Police: Man Risks Life Stealing Copper Wires

A Cranston man was charged with felony larceny after he allegedly cut copper ground wires from a handful of city telephone poles to sell the metal as scrap.

Police charged a 45-year-old Cranston man with felony larceny recently after he was caught cutting ground wires from utility poles on several city streets for the copper to sell as scrap.

According a spokesman for National Grid, the man, identified as James Edwin Ravenscraft, of 163 South Clarendon St., Cranston, risked severe or fatal injury to cut the copper ground wires to steal the copper.

"This is the first instance I've heard of someone actually pulling the ground wire from the poles," said David Graves, a spokesman for National Grid. "It's one of the most foolhardy actions you can take. It's foolish for someone to grab hold of a ground wire and start cutting away with a metal devices or tool. It's inviting injury and could be fatal."

Police arrested Ravenscraft after a tip that someone was stealing wires from telephone poles led them to Pond Street, where he was walking with a duffel bag on his shoulder and wire cutters sticking out of one of his jacket pockets.

Police said Ravenscraft was "looking for old copper ground wire on telephone poles so he can get money for it" and admitted to cutting wires from five poles on Beckwith St. and one pole on Pond and Grace Streets respectively.

Police searched the bag and found about 50 1-foot-long copper wires.

Police said the cost to replace the ground wires is estimated to be about $1,200.

Though Graves doesn't recall someone actually cutting wires from poles, copper theft from National Grid property occurs on regular basis. Theives steal copper grounds at homes where the utility joins the house at the meter and have pilfered copper spools from storage sites and substations.

Two men died when they were trying to steal wire from a private substation in Tyngsborough, Mass., and were electrocuted by 1000s of volts, Graves said.

"All of this has to do with the market value of copper and the thieves' perceived ability to sell whatever they steal," Graves said. "We work closely with local police and state and federal agencies to investigate and prosecute."
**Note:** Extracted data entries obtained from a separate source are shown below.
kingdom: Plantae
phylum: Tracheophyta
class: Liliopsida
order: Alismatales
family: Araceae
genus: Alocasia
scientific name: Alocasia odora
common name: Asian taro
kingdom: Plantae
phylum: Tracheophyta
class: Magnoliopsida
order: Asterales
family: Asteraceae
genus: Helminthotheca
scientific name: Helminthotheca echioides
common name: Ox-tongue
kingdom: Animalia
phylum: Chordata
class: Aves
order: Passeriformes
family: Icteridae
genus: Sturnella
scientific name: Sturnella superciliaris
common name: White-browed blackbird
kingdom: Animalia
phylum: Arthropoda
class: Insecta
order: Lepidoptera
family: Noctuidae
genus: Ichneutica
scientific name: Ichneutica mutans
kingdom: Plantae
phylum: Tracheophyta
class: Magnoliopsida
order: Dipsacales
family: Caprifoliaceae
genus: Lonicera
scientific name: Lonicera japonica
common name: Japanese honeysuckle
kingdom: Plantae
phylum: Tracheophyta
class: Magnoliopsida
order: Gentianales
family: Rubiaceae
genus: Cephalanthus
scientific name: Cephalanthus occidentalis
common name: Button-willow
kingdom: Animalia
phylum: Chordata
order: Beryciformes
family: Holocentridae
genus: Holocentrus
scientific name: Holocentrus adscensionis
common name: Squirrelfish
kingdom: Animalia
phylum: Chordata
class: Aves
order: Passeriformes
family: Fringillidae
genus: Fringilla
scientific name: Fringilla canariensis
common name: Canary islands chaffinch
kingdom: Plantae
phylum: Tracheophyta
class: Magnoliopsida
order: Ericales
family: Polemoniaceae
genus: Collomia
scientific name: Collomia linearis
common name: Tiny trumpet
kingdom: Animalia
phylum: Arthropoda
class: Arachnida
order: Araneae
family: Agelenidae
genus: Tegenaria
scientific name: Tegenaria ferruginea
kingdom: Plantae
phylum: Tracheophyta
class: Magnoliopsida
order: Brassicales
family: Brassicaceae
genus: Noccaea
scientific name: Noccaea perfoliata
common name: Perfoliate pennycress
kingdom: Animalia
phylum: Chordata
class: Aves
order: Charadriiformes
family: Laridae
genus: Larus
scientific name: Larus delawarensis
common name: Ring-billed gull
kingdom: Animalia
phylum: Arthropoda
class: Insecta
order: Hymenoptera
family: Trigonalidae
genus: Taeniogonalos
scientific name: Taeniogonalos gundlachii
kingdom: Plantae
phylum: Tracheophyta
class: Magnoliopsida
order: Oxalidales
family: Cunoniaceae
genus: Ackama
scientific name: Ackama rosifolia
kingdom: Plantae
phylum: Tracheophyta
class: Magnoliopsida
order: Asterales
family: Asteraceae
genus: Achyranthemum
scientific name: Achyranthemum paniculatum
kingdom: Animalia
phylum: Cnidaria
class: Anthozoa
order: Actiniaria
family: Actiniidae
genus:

Ravenscraft was arraigned in Third Division District Court and entered no plea to the charges, which is customary in felony cases. He will return to court on Jan. 20. At the time of his arrest, he was unable to post his surety bail of $20,000 and was remanded to the Adult Correctional Institutions.

Melanie Scalera December 05, 2011 at 10:38 PM
As punishment, he should be forced to live in Failtown...
Golden December 06, 2011 at 11:20 AM
People are desperate because of the economy~
gertie December 06, 2011 at 01:44 PM
And yet we are fighting over what to name the tree for our Governor's big day? Incredible!!
Govstench December 06, 2011 at 05:38 PM
This reminds me of the incident at the Sprague Street Substation in Providence when two people started cutting up the ground grid inside the substation. One of them apparently discovered the much larger feeder cables from the transformer and decided to cut that. They found themselves thrown and literally burned onto the chain link fence. It was a laugh when their attorneys tried to defend their actions by calling the substation an :attractive divergence." This guy was lucky he didn't get killed. Yes, it's a sign of the times and a bad economy.